I had only just got over my middle child and what happened to me then to nearly lose my second daughter and have another birth go wrong... I am emotionally wrecked .

I wouldn't even be letting my partner be a contact,, end of, I could not cope I feel cheated enough and i find it quite odd to be honest that he would think it was ok x
 
P.S tell her to back off and leave your man alone and stop relying on him so much xx

xxx you hang in there hun xxx
 
Why oh why do they have to kiss the mouth people out there I WILL NEVER KNOW!!! :rofl:
 
[QUOTE=AtomicPink;25381577]Why oh why do they have to kiss the mouth people out there I WILL NEVER KNOW!!! :rofl:[/QUOTE]

I know, what's that all about?!
 
hun you do not sound in the least bit jelous!

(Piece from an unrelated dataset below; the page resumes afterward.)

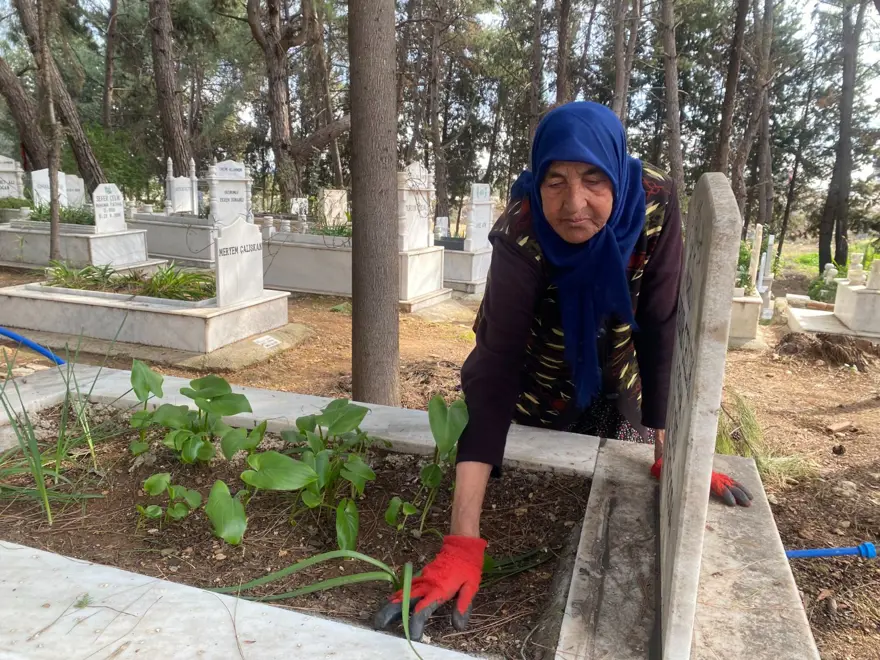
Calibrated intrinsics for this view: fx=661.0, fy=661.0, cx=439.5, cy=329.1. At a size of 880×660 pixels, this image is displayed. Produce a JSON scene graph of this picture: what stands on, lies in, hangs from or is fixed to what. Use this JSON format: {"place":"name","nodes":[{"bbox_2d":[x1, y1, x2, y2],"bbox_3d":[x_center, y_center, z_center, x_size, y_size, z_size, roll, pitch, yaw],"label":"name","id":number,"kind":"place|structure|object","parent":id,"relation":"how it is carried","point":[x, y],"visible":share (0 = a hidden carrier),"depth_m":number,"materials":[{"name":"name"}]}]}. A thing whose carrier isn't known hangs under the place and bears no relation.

I would be the same as you hun! And i seriously cant believe she asked your DH to help her move when your baby was so tiny! Thats just uncalled for :dohh: Does she have no compassion for people?

and omg for her hubby passing the cold onto your l/o!! I cant stand when people come visit knowing they are ill when you have young children! I have warned everyone if they are ill they dont come visit now ds is back at nursery. And ill be even stricter when ds2 arrives. Theres just no need for it.. OR the kissing on the mouth!